Reproduce word for word the lines of the records that run from the line with "are included in" up to and including the line with "i Szövetkezeti Jogi Konferencia V4 - plakátfelhívás".

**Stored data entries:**
== == ==
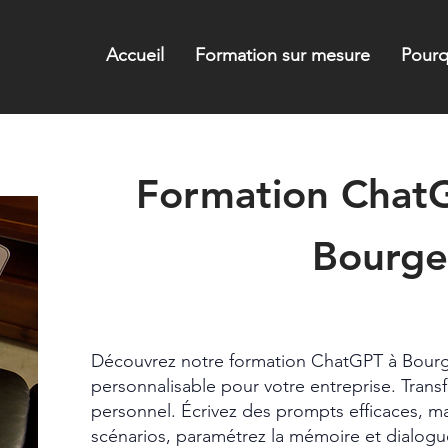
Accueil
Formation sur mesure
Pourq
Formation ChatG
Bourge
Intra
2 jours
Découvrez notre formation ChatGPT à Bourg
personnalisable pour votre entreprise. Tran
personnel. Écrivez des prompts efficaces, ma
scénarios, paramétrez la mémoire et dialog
== == ==
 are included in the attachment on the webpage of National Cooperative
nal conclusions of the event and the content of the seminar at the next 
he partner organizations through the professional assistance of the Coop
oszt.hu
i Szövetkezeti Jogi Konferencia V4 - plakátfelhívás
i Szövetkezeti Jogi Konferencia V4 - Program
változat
== == ==
**Answer to this task:**
 are included in the attachment on the webpage of National Cooperative
nal conclusions of the event and the content of the seminar at the next 
he partner organizations through the professional assistance of the Coop
oszt.hu
i Szövetkezeti Jogi Konferencia V4 - plakátfelhívás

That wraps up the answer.